The second problem is easily as serious, and just as fundamental. If it’s true that interpretation necessarily simplifies, performance necessarily complicates — enriches, adds, transforms — the text. But even that’s not quite accurate. As a generation of performance theorists has elaborated, a performance of a play is not actually a performance of the play. A show is a show is a show. It functions according to a very different set of rules than a text; it uses very different sign systems than a text; it exists in a very different medium than a text; and it is received by its audience in very different ways than a text is received by its reader. Saying that a production “translates” a script into a performance is inadequate. A performance and a script have things in common, of course, and the script can, under certain conventions, limit what a performance can do. But that’s about it. To think about performances as mere interpretations, and to judge them according to their ability to realize the “vision” of the author of a text, is not just badly reductive, it’s a meaningless exercise. It requires ignoring a huge array of sensory information that no author’s text could ever anticipate or dictate (even as controlling a text as, say, Beckett’s Not I does not prescribe the exact length of pauses; the quality of voice; the sound of breath; the exact light levels in the theatre; the shape of the actor’s mouth; the precise accent; the cultural resonance of that accent; the cultural resonances of the specific actor’s voice; the levels of heat in the theatre; the behaviour of the audience; the noises from elsewhere in the theatre, the auditorium, and the outside; the smells in the theatre; and so on — but all of those and many more are unavoidably part of the show). Thinking of theatre as an author’s medium means reducing most of what theatre does to the status of paper and ink.

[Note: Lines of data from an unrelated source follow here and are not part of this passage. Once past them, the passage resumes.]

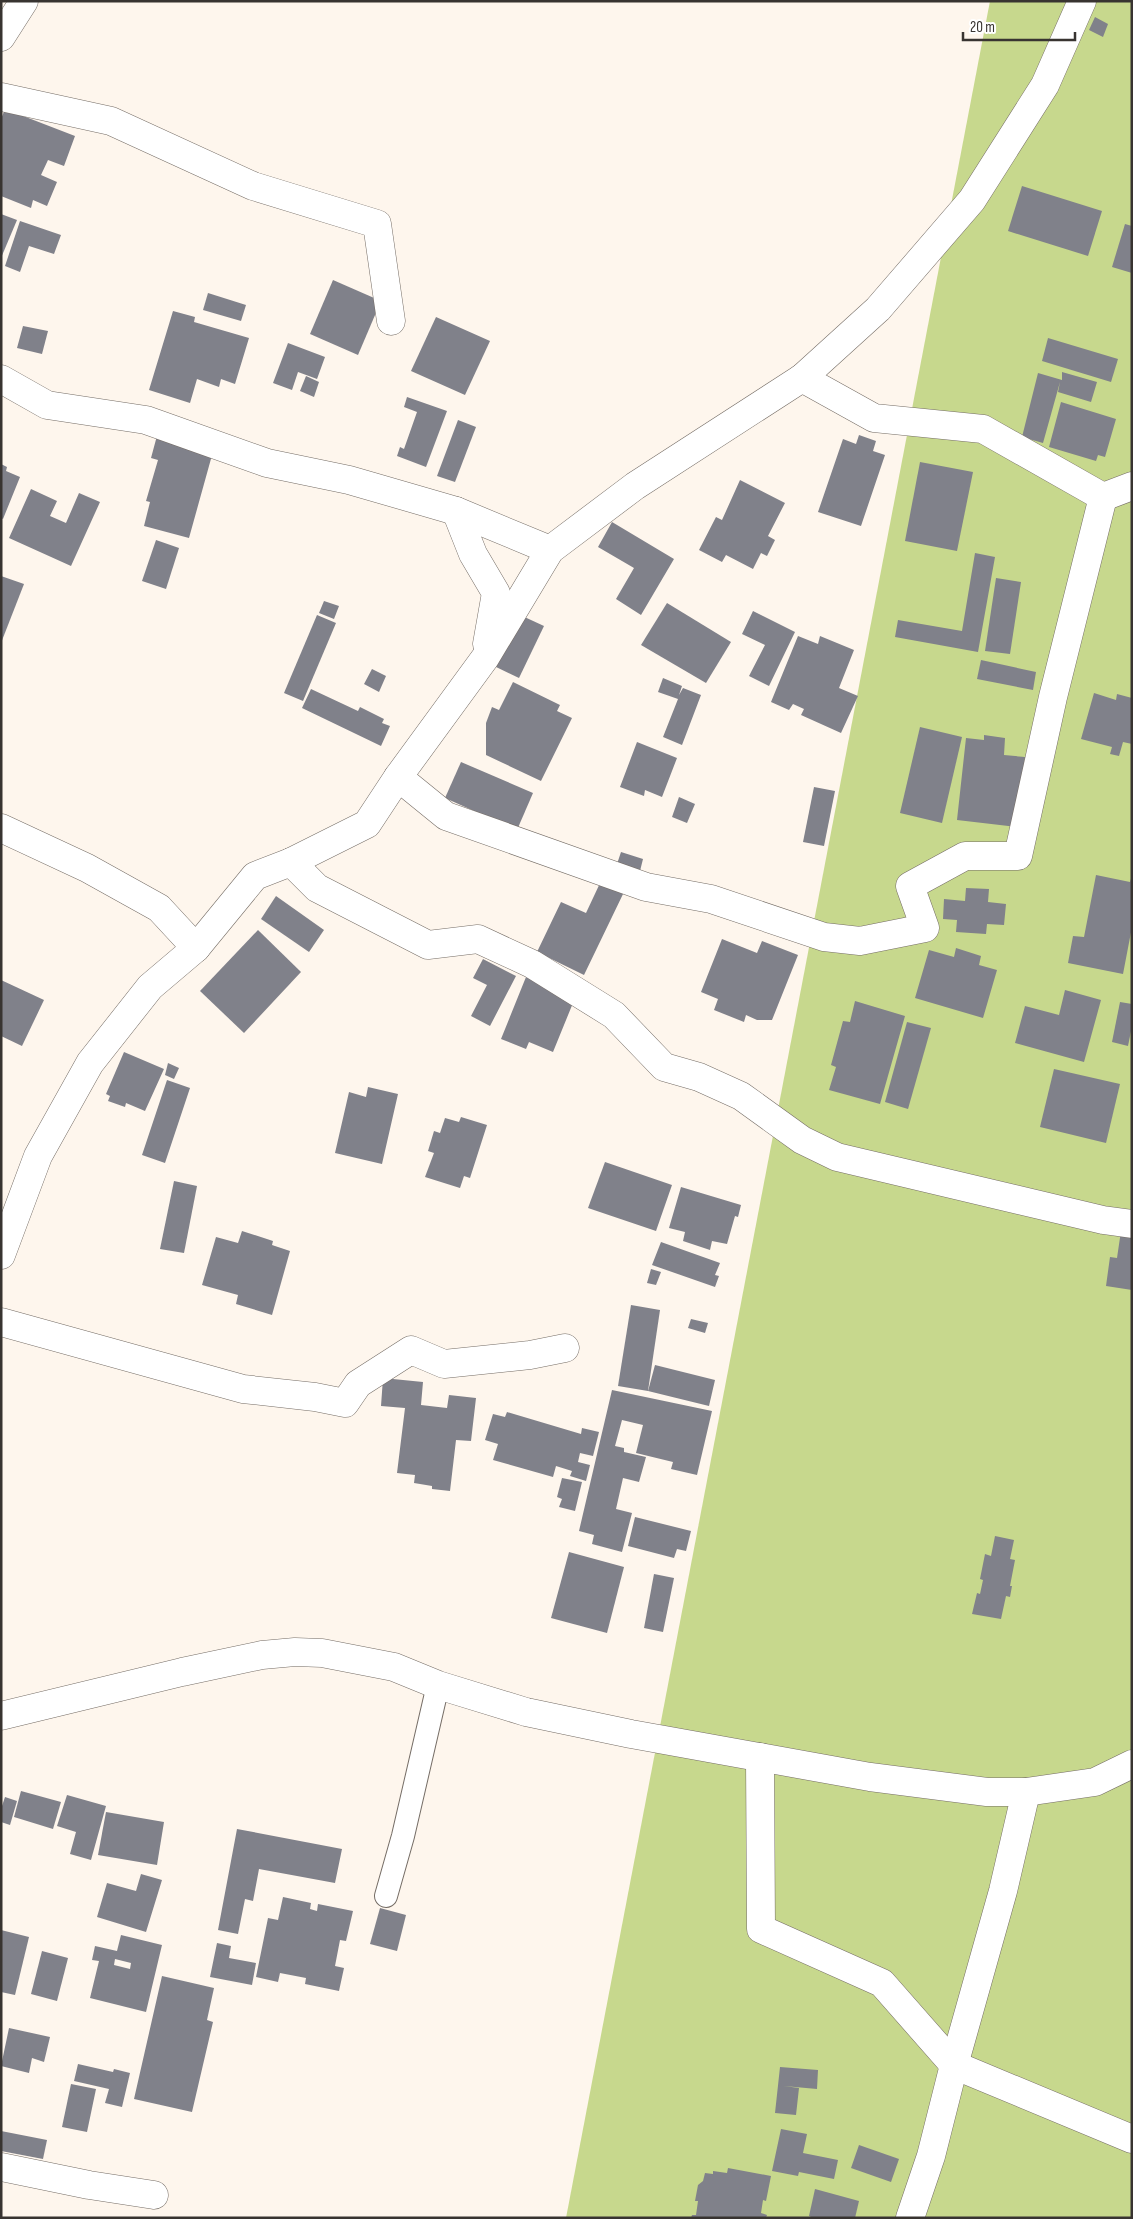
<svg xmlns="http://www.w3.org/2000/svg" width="1133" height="2219" viewBox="0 0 1133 2219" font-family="'Sofia Sans Condensed',sans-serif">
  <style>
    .green { fill: #c7d88d }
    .building { fill: #80818a; fill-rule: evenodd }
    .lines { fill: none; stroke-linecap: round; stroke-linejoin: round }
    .service-casing { stroke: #756d66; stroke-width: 24 }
    .minor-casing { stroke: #756d66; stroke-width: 29 }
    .service { stroke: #fff; stroke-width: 22 }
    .minor { stroke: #fff; stroke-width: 28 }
  </style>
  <rect width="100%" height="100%" fill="#fef6ed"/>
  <path class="green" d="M990,1H1132V2218H566Z"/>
  <g class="building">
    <path d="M1095,17L1108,24L1103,37L1089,30Z"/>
    <path d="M5,109L75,136L64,166L48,160L41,175L57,182L47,206L33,200L31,208L1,196V119Z"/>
    <path d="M1022,186L1102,211L1088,256L1008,231Z"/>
    <path d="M1,214L17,220L1,258Z"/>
    <path d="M20,221L61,235L54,254L29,246L20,272L5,266Z"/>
    <path d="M1125,224L1132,226V273L1112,267Z"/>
    <path d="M333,280L381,301L358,355L310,334Z"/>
    <path d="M208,293L246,305L241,321L203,310Z"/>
    <path d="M173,311L195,317L194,322L249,338L235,384L221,379L219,387L197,379L190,403L149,390Z"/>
    <path d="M436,317L490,341L465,395L411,371Z"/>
    <path d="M23,326L48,331L42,354L17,348Z"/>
    <path d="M1048,338L1118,359L1111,382L1042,361Z"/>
    <path d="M288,343L325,357L317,379L298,372L292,390L273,383Z"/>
    <path d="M1062,372L1097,382L1091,402L1058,392L1060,382L1043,443L1022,437L1038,373L1062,380Z"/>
    <path d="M306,376L319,382L314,397L300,391Z"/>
    <path d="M407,397L447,411L426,467L397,456L400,447L404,449L417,412L404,407Z"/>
    <path d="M1061,402L1116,419L1105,457L1098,455L1096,461L1049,447Z"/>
    <path d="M458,420L476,427L455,482L437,476Z"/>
    <path d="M158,432L214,448L189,538L144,526L150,502L146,501L158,460L151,458Z"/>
    <path d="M859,435L876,441L873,451L885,455L861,526L818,512L843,439L856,444Z"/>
    <path d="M920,462L973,472L957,551L905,541Z"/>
    <path d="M1,464L7,467L6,471L20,477L3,519L1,518Z"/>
    <path d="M740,480L785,503L768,536L775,540L767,556L761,553L753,569L726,555L722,562L699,550L716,517L722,520Z"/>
    <path d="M31,489L57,501L50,516L66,523L79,493L100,502L71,566L9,538Z"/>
    <path d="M612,522L674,559L641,615L616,599L634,568L598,547Z"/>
    <path d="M156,540L179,548L166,589L142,581Z"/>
    <path d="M975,553L995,557L978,652L895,637L898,620L962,631Z"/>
    <path d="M1,576L24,584L1,643Z"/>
    <path d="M996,578L1021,582L1010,654L985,651Z"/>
    <path d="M324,601L339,606L334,619L319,613Z"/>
    <path d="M667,603L731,642L706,683L641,645Z"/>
    <path d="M753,611L795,632L769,686L749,676L765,645L742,634Z"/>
    <path d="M518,614L544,626L519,678L494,666Z"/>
    <path d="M317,615L336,623L303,701L284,693Z"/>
    <path d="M798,636L818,644L820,636L854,650L839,688L858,696L841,733L801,715L804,709L793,704L789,710L771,702Z"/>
    <path d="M981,660L1036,672L1033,690L977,679Z"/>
    <path d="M372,669L386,676L379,692L364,684Z"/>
    <path d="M663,678L682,686L679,695L683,688L701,695L682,745L663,737L678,699L658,692Z"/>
    <path d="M513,682L560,705L557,711L572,718L541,781L486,755V723L492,707L499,710Z"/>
    <path d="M311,689L358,711L360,707L384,719L382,723L390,726L381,746L302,708Z"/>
    <path d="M1094,693L1116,700L1117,694L1132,698V744L1123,742L1119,756L1110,754L1112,747L1081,739Z"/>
    <path d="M920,727L962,737L942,823L900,813Z"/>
    <path d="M984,735L1005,738L1004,755L1025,757L1017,827L957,820L966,738L984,740Z"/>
    <path d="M637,742L677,758L662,797L645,790L644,796L620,787Z"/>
    <path d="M461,762L533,793L517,830L445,798Z"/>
    <path d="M814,787L835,791L824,846L803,842Z"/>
    <path d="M679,797L695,804L687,823L672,817Z"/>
    <path d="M621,852L643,859L640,871L617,864Z"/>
    <path d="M1096,875L1130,882L1132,875V927L1123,974L1068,963L1073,936L1084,937Z"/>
    <path d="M601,881L624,892L584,975L537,952L561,902L586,913Z"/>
    <path d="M966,888L989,889L988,902L1006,904L1004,925L987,924L986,934L956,932L957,920L943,919L944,899L965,901Z"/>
    <path d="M276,896L324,930L309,952L261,919Z"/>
    <path d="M258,930L301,972L244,1033L200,991Z"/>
    <path d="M722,939L757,953L762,941L798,955L772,1020H757L746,1015L744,1022L714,1010L718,999L701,992Z"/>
    <path d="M956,948L981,956L979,965L997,970L983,1018L915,998L929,950L954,957Z"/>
    <path d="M483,959L516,976L490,1026L471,1016L487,985L473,978Z"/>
    <path d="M526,977L575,998L553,1052L529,1042L526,1049L501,1039Z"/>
    <path d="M1,980L44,1000L22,1046L1,1036Z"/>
    <path d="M1065,990L1101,1000L1084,1062L1015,1043L1025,1006L1059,1015Z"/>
    <path d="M855,1001L905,1016L880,1104L829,1090L836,1067L831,1065L843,1021L850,1022Z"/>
    <path d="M1120,1002L1132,1004V1026L1128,1046L1112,1042Z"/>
    <path d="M907,1022L931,1028L908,1109L885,1102Z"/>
    <path d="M124,1052L164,1069L145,1111L126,1103L125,1107L108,1101L110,1096L106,1094Z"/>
    <path d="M168,1063L179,1068L174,1079L165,1075Z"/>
    <path d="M1054,1069L1120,1084L1106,1143L1040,1127Z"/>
    <path d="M167,1080L190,1088L165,1163L142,1155Z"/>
    <path d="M368,1087L398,1094L382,1164L335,1153L349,1092L366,1097Z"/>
    <path d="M461,1117L487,1125L470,1178L464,1176L460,1188L425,1177L434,1153L428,1151L434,1131L440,1133L445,1118L459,1122Z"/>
    <path d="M605,1162L672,1185L656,1231L588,1208Z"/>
    <path d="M174,1181L197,1186L184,1253L160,1249Z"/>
    <path d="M681,1187L741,1205L738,1217L735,1216L727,1244L712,1241L710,1250L683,1241L685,1232L669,1228Z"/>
    <path d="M1122,1224L1132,1226V1290L1106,1286L1110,1257L1117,1258Z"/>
    <path d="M242,1231L273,1241L272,1245L290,1251L272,1315L236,1304L238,1295L202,1285L216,1237L238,1243Z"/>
    <path d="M661,1242L720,1263L715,1275L719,1276L715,1287L652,1265Z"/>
    <path d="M651,1269L661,1272L656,1285L647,1283Z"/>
    <path d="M631,1305L660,1310L648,1391L618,1386Z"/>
    <path d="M691,1319L708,1323L705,1333L688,1328Z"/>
    <path d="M655,1365L715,1380L709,1406L648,1391Z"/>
    <path d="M383,1378L423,1382L421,1405L447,1408L449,1395L476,1398L471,1441L456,1440L450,1491L432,1489V1486L414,1483L415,1475L397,1473L405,1408L381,1406Z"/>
    <path d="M612,1390L712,1411L697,1475L671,1469L673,1462L636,1453L643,1425L622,1420L615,1446L624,1448V1452L646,1457L639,1482L623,1478L616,1509L632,1513L622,1552L592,1544L594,1535L579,1531Z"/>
    <path d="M507,1412L581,1434L582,1428L599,1432L593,1456L580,1453L578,1462L590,1465L586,1481L570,1476L572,1471L556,1466L553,1477L493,1460L498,1444L485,1440L493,1414L505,1417Z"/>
    <path d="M562,1478L582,1482L575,1511L559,1507L562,1499L557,1497Z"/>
    <path d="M635,1517L691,1531L686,1551L677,1549L674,1558L628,1546Z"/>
    <path d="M995,1536L1014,1540L1010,1559L1015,1560L1010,1586H1012L1010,1597L1006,1596L1001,1619L972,1614L977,1593L980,1594L983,1580L980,1579L985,1554L991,1556Z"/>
    <path d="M569,1552L624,1567L607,1633L551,1618Z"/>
    <path d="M654,1574L674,1578L663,1632L644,1628Z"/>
    <path d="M21,1791L61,1802L53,1829L14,1817Z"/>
    <path d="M67,1795L106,1806L91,1860L70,1854L76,1832L57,1826Z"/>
    <path d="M5,1797L17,1801L10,1825L1,1822V1809Z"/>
    <path d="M106,1812L164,1822L157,1865L98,1855Z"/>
    <path d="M237,1829L342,1849L335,1883L259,1869L253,1901L245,1899L238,1934L218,1930Z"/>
    <path d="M141,1874L162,1880L146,1932L97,1917L107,1883L136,1891Z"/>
    <path d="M283,1897L311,1903L310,1909L317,1911L318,1904L353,1911L346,1941L340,1940L335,1966L344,1968L339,1991L305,1984L306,1978L280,1973L278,1982L256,1977L268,1918L278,1920Z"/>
    <path d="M380,1908L406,1915L397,1951L370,1944Z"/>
    <path d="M1,1930L29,1937L15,1995L1,1992Z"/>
    <path d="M121,1935L162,1945L146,2012L90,1998L99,1961L92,1960L95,1946L117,1951ZM115,1959L131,1963L130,1969L114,1965Z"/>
    <path d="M217,1943L231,1946L229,1958L256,1963L252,1985L210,1977Z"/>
    <path d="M42,1951L68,1958L57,2001L31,1994Z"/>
    <path d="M162,1976L214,1988L207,2020L213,2022L192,2112L134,2099Z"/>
    <path d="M9,2028L50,2037L44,2062L32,2058L29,2073L1,2066Z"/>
    <path d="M78,2064L113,2072L114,2069L130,2073L122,2107L105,2103L109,2089L74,2081Z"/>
    <path d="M780,2067L818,2070L817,2089L784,2086L799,2088L796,2115L775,2113Z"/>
    <path d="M71,2084L96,2089L87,2132L62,2127Z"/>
    <path d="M781,2129L807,2134L803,2153L838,2160L834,2179L799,2172L798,2176L772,2171Z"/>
    <path d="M1,2131L47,2140L43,2159L1,2151Z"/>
    <path d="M859,2145L899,2159L891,2182L851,2168Z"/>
    <path d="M728,2168L771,2176L766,2201L763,2200L761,2213L767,2215L766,2218H691L692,2215H696L698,2201H695L698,2185L703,2181L705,2173L713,2174V2171L727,2173Z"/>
    <path d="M815,2189L859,2201L855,2218H813L809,2216Z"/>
  </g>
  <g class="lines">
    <g class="service-casing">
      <path id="service" d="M386,1896L403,1836L438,1685"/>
    </g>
    <g class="minor-casing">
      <g id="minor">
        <path d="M1,37L24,1"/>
        <path d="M1,97L111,121L253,186L377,224L391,321"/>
        <path d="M802,378L874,418L983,429L1103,497L1132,486"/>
        <path d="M1,379L47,405L146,420L267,463L349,480L456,511L550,550"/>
        <path d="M456,511L473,554L496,593L487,644"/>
        <path d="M398,777L446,816L646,887L711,899L824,937L860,941L925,928L910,886L965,856H1018L1053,697L1103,497"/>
        <path d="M1,828L87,868L159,908L196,948"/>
        <path d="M291,862L317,888L428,945L478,939L532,964L614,1015L664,1067L699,1077L741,1096L802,1140L837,1157L1103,1220L1132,1224"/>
        <path d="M1,1255L38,1156L90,1063L150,987L196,948L255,876L291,862L367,824L398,777L485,658L550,550L635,486L802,378L878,309L972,200L1045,85L1082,1"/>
        <path d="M1,1322L243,1389L315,1397L345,1403L358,1384L411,1350L444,1364L530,1355L565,1348"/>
        <path d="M1,1716L182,1672L262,1655L295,1652L322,1653L394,1667L438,1685L526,1712L631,1734L870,1777L987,1792H1026L1095,1782L1132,1764"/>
        <path d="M760,1757L761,1929L882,1983L954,2065L1132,2139"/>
        <path d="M1,2167L89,2185L154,2195"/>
        <path d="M910,2218L931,2156L954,2065L1003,1891L1026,1792"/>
      </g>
    </g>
    <use href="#service" class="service"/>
    <use href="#minor" class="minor"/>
  </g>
  <rect width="1133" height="2219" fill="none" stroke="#383431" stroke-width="5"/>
  <path d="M963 32v8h112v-8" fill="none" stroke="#383431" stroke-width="2.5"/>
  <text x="970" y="32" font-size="15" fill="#383431" stroke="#ffffff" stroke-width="4" paint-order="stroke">20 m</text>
</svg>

Now, none of this is to say that it’s pointless to think about how a particular production relates to its script. But to judge a production based on its purported success in transporting an author’s alleged vision is not so much reductive (although it is that) as pointless. After all, if a performance finds its ultimate justification in its ability to be absolutely true to its text, then why bother performing — and why bother watching performances? If texts are that powerful, then why not just read the text? If playwrights’ visions are this important, then why interpose so many mediating bodies, images, and sounds between author and audience? If all one wants is a clearly audible signal, why spend so much time and money on theatrical noise?

2 Responses to Performance and Authorship

  1. Alex Istudor says:

    This reminded me of what Peter Brook was saying – a loooooong time ago, but it seems to me some people are going backwards, reviving some old theatre clichés): ‘when I hear a director speaking glibly of serving the author, of letting a play speak for itself, my suspicions are aroused, because this is the hardest job of all. If you just let a play speak, it may not make a sound.’ the empty space, p. 43. He spoke of the ‘deadly theatre’ 50 years ago, and, still, it seems to me that this is the best concept that describes the Anglo-American theatre (ok, let’s say 80% of it): museum theatre.